BRANO FORNITO.

┄┄┄┄┄┄

Da cosa nacque il culto della pudicizia (Versione Livio)

Da cosa nacque il culto della pudicizia
Autore: Livio
leg. gli autori lat. n. 9 pag. 138

anno prodigia multa fuerunt, quorum auerruncandorum causa supplicationes in biduum senatus decreuit; publice uinum ac tus praebitum; supplicatum iere frequentes uiri feminaeque.

Insignem supplicationem fecit certamen in sacello Pudicitiae Patriciae, quae in foro bouario est ad aedem rotundam Herculis, inter matronas ortum. Uerginiam Auli filiam, patriciam plebeio nuptam, L. Uolumnio consuli, matronae quod e patribus enupsisset sacris arcuerant. Breuis altercatio inde ex iracundia muliebri in contentionem animorum exarsit, cum se Uerginia et patriciam et pudicam in Patriciae Pudicitiae templum ingressam, ut uni nuptam ad quem uirgo deducta sit, nec se uiri honorumue eius ac rerum gestarum paenitere uero gloriaretur. Facto deinde egregio magnifica uerba adauxit. In uico Longo ubi habitabat, ex parte aedium quod satis esset loci modico sacello exclusit aramque ibi posuit et conuocatis plebeiis matronis conquesta iniuriam patriciarum, "hanc ego aram" inquit "Pudicitiae Plebeiae dedico; uosque hortor ut, quod certamen uirtutis uiros in hac ciuitate tenet, hoc pudicitiae inter matronas sit detisque operam ut haec ara quam illa, si quid potest, sanctius et a castioribus coli dicatur. " eodem ferme ritu et haec ara quo illa antiquior culta est, ut nulla nisi spectatae pudicitiae matrona et quae uni uiro nupta fuisset ius sacrificandi haberet; uolgata dein religio a pollutis, nec matronis solum sed omnis ordinis feminis, postremo in obliuionem uenit. Eodem anno Cn. Et Q. Ogulnii aediles curules aliquot feneratoribus diem dixerunt; quorum bonis multatis ex eo quod in publicum redactum est aenea in Capitolio limina et trium mensarum argentea uasa in cella Iouis Iouemque in culmine cum quadrigis et ad ficum Ruminalem simulacra infantium conditorum urbis sub uberibus lupae posuerunt semitamque saxo quadrato a Capena porta ad Martis strauerunt.

Et ab aedilibus plebeiis L. Aelio Paeto et C. Fuluio Curuo ex multaticia item pecunia, quam exegerunt pecuariis damnatis, ludi facti pateraeque aureae ad Cereris positae.

┄┄┄┄┄┄

RECORD GREZZI.
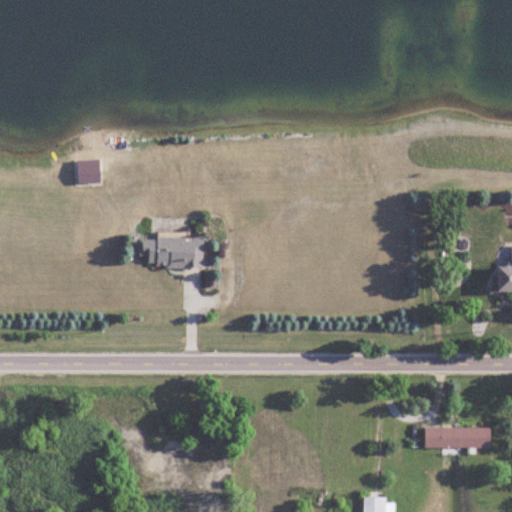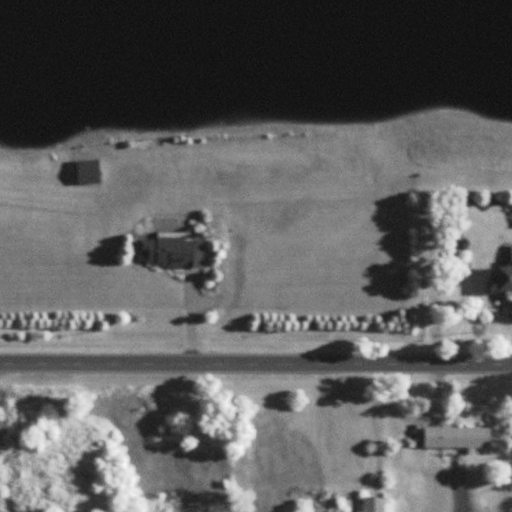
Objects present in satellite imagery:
building: (172, 253)
building: (505, 279)
road: (256, 361)
building: (458, 438)
building: (378, 504)
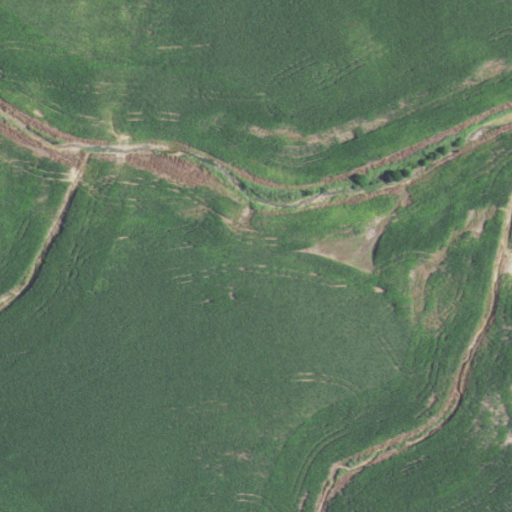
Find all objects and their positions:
crop: (263, 80)
crop: (252, 339)
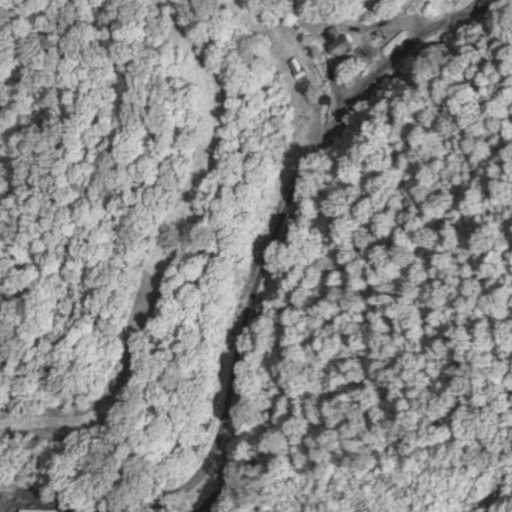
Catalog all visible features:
building: (336, 41)
road: (265, 228)
building: (41, 511)
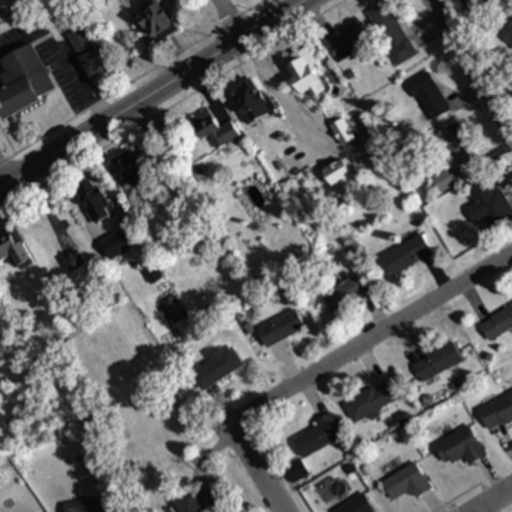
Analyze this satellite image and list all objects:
road: (235, 19)
building: (155, 20)
building: (1, 21)
building: (507, 33)
building: (392, 34)
building: (345, 41)
building: (88, 52)
road: (473, 62)
building: (304, 78)
building: (24, 82)
road: (152, 94)
building: (429, 97)
building: (252, 103)
building: (215, 132)
building: (457, 145)
building: (304, 159)
building: (129, 174)
building: (337, 174)
road: (3, 176)
building: (489, 205)
building: (208, 243)
building: (116, 246)
building: (13, 253)
building: (407, 256)
building: (75, 263)
building: (153, 273)
building: (351, 292)
building: (498, 325)
building: (281, 330)
road: (376, 341)
building: (438, 363)
building: (217, 368)
building: (373, 402)
building: (497, 413)
building: (318, 438)
building: (461, 448)
road: (264, 471)
building: (407, 483)
road: (494, 496)
building: (200, 503)
building: (357, 505)
building: (87, 506)
road: (472, 509)
road: (478, 509)
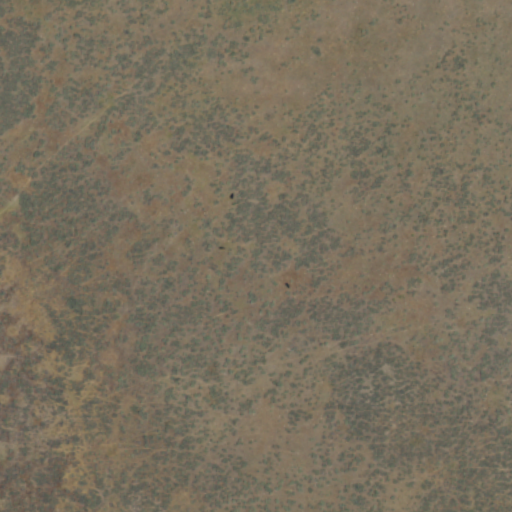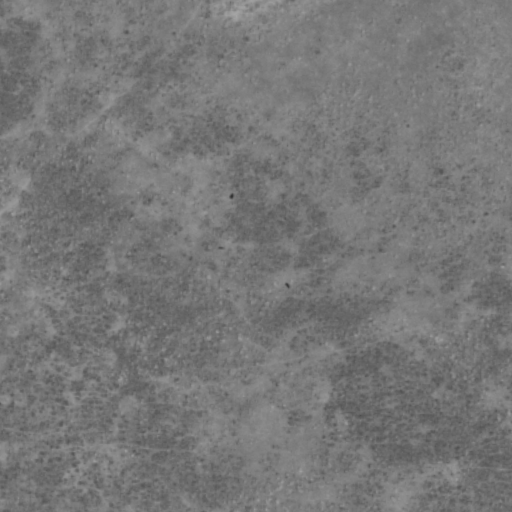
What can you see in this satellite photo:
crop: (256, 256)
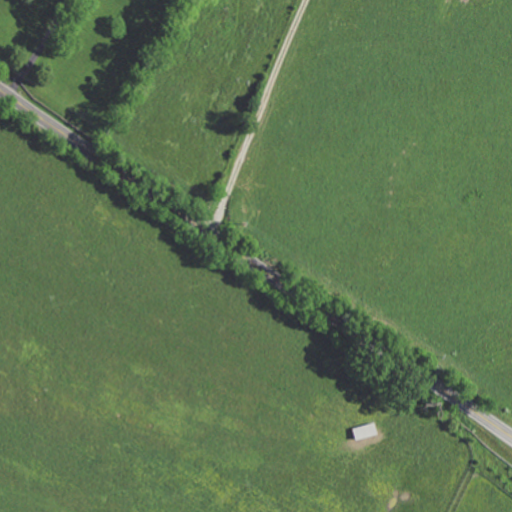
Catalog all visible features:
road: (38, 48)
road: (255, 116)
road: (255, 264)
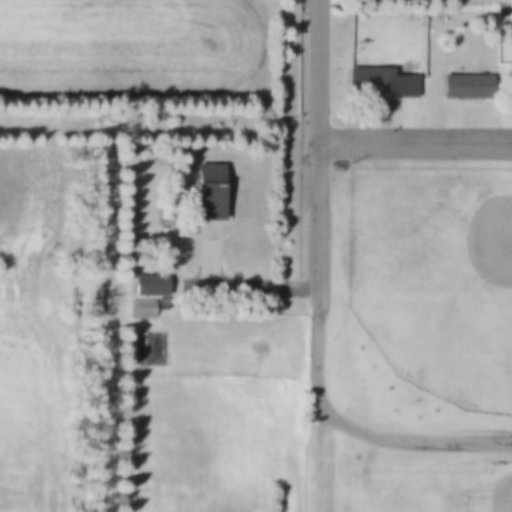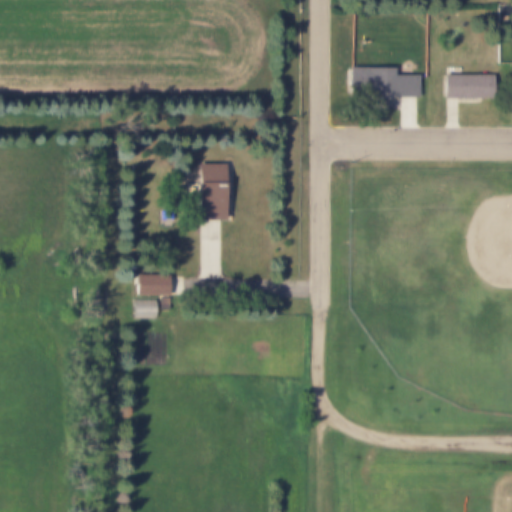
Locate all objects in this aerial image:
park: (149, 58)
building: (510, 73)
building: (378, 83)
building: (383, 85)
building: (465, 87)
building: (470, 87)
road: (416, 138)
road: (320, 156)
building: (211, 194)
building: (153, 288)
park: (424, 297)
building: (146, 311)
road: (364, 437)
road: (321, 461)
park: (435, 492)
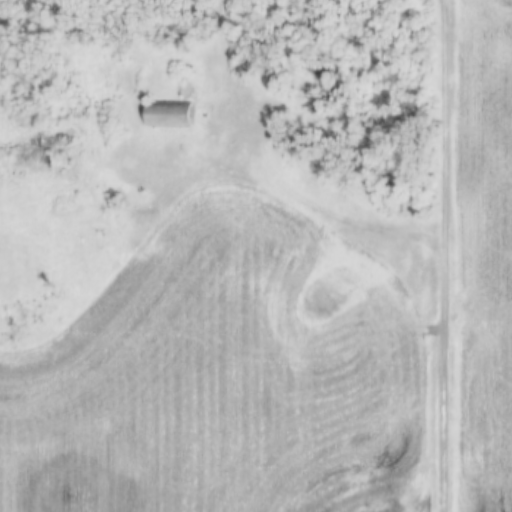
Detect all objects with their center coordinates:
building: (168, 114)
road: (445, 130)
road: (317, 206)
road: (444, 386)
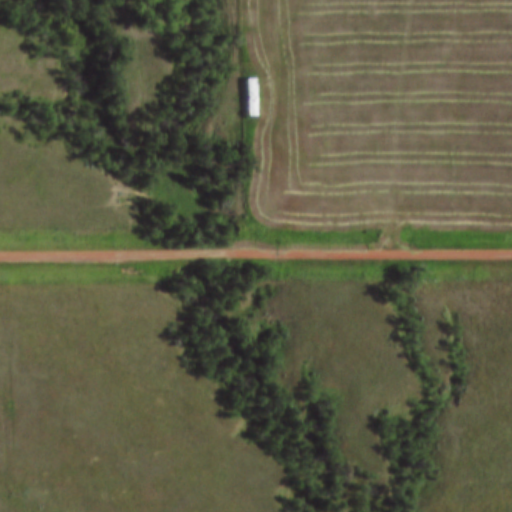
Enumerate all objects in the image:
building: (246, 97)
road: (255, 258)
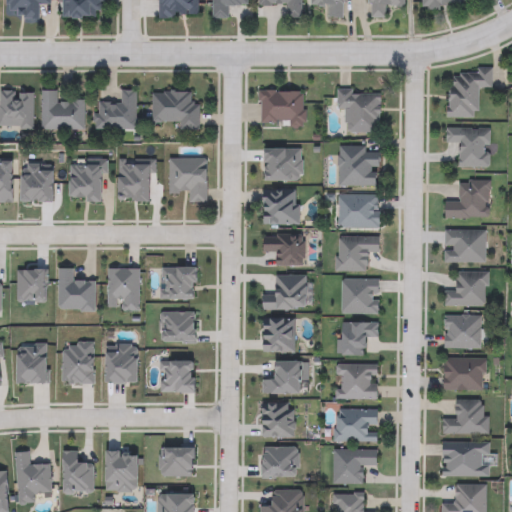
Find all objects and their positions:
building: (448, 3)
building: (449, 3)
building: (286, 6)
building: (26, 7)
building: (27, 7)
building: (225, 7)
building: (225, 7)
building: (286, 7)
building: (331, 7)
building: (382, 7)
building: (382, 7)
building: (82, 8)
building: (331, 8)
building: (83, 9)
building: (178, 9)
building: (179, 9)
road: (130, 29)
road: (259, 58)
building: (467, 93)
building: (468, 93)
building: (282, 109)
building: (282, 109)
building: (176, 110)
building: (176, 110)
building: (16, 111)
building: (17, 111)
building: (360, 112)
building: (361, 113)
building: (61, 114)
building: (62, 114)
building: (117, 114)
building: (117, 114)
building: (471, 146)
building: (471, 146)
building: (358, 167)
building: (359, 168)
building: (188, 179)
building: (189, 179)
building: (470, 202)
building: (471, 203)
building: (281, 208)
building: (282, 208)
building: (358, 212)
building: (359, 212)
road: (115, 235)
building: (465, 248)
building: (465, 248)
building: (286, 249)
building: (286, 250)
building: (355, 254)
building: (356, 254)
road: (410, 284)
road: (229, 285)
building: (468, 291)
building: (468, 291)
building: (74, 293)
building: (291, 293)
building: (75, 294)
building: (291, 294)
building: (360, 297)
building: (360, 298)
building: (462, 332)
building: (463, 332)
building: (279, 336)
building: (279, 336)
building: (358, 338)
building: (358, 339)
building: (464, 375)
building: (464, 375)
building: (357, 383)
building: (357, 383)
road: (114, 420)
building: (468, 420)
building: (468, 420)
building: (278, 421)
building: (278, 421)
building: (356, 426)
building: (357, 427)
building: (467, 460)
building: (467, 460)
building: (352, 465)
building: (352, 466)
building: (467, 499)
building: (467, 499)
building: (350, 502)
building: (351, 502)
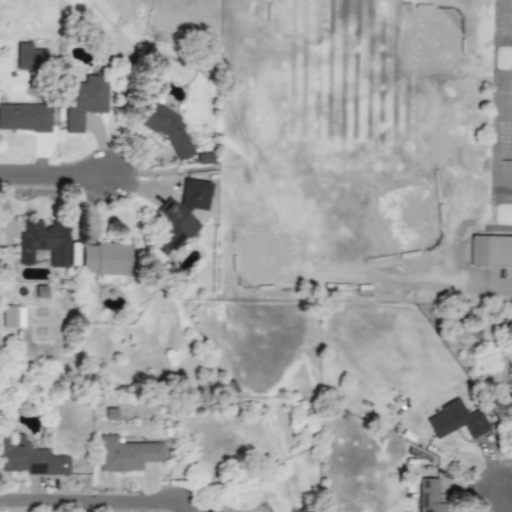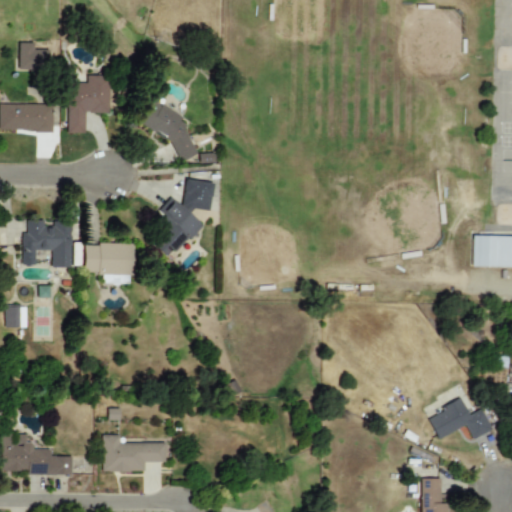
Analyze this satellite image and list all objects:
building: (29, 58)
building: (30, 58)
building: (86, 99)
building: (84, 101)
building: (26, 117)
building: (24, 118)
building: (164, 128)
building: (169, 130)
road: (57, 169)
building: (194, 195)
building: (183, 215)
building: (173, 228)
building: (45, 242)
building: (47, 248)
building: (492, 252)
building: (105, 259)
building: (110, 259)
building: (113, 280)
building: (15, 317)
building: (12, 318)
building: (448, 418)
building: (456, 421)
building: (132, 452)
building: (126, 455)
building: (28, 458)
building: (434, 492)
road: (96, 496)
building: (428, 496)
road: (500, 496)
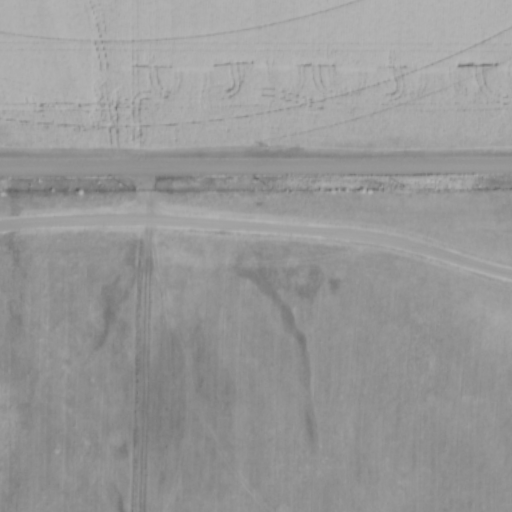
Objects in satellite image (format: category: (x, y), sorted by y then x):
road: (256, 168)
road: (258, 224)
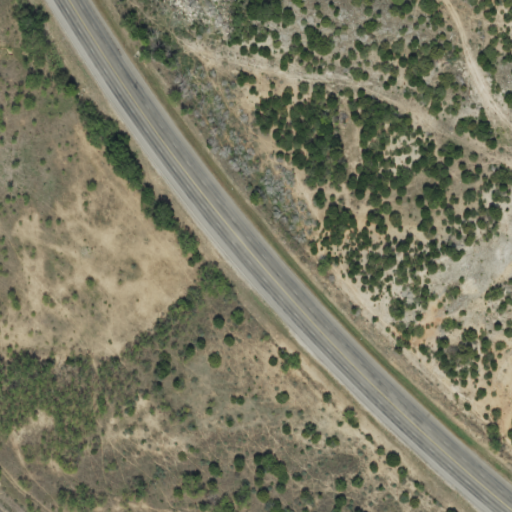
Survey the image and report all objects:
road: (265, 272)
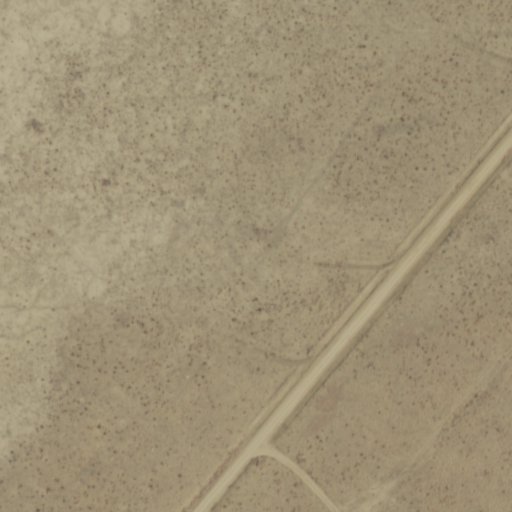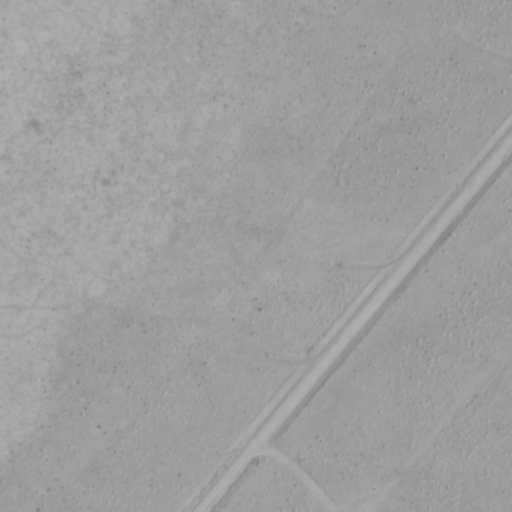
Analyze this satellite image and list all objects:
road: (351, 323)
road: (304, 469)
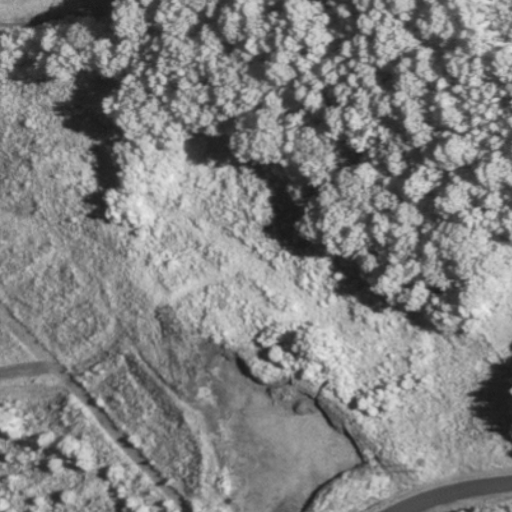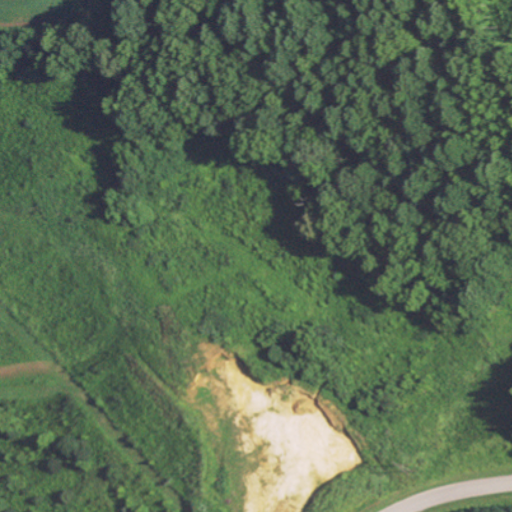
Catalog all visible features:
road: (468, 487)
road: (408, 504)
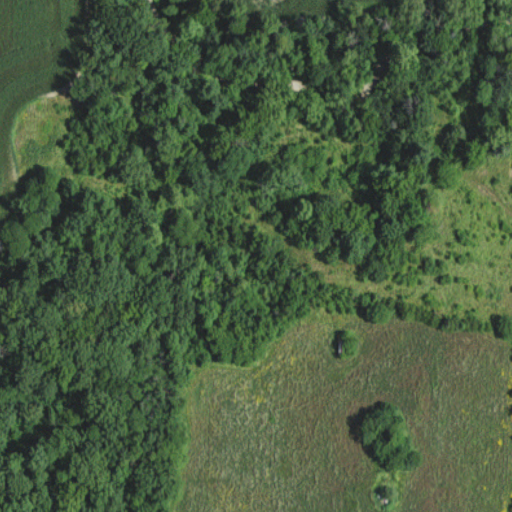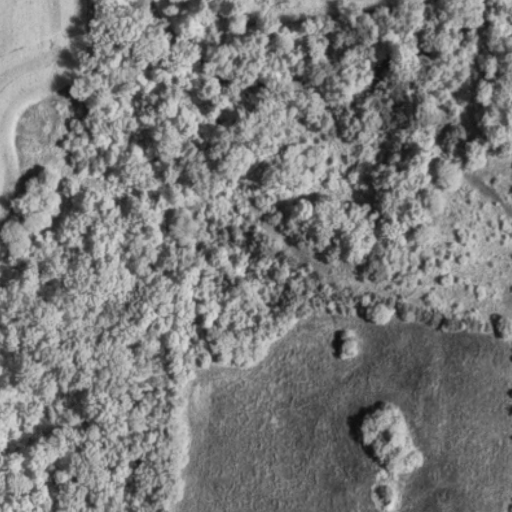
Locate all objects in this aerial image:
building: (341, 345)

┄┄┄┄┄┄

COSA FARE. Nel brano sul culto della pudicizia, a chi dedica Verginia l'altare che colloca nella sua casa? I record non hanno alcun ruolo in questo compito.

SOLUZIONE DELL'ESERCIZIO. Alla Pudicizia Plebea.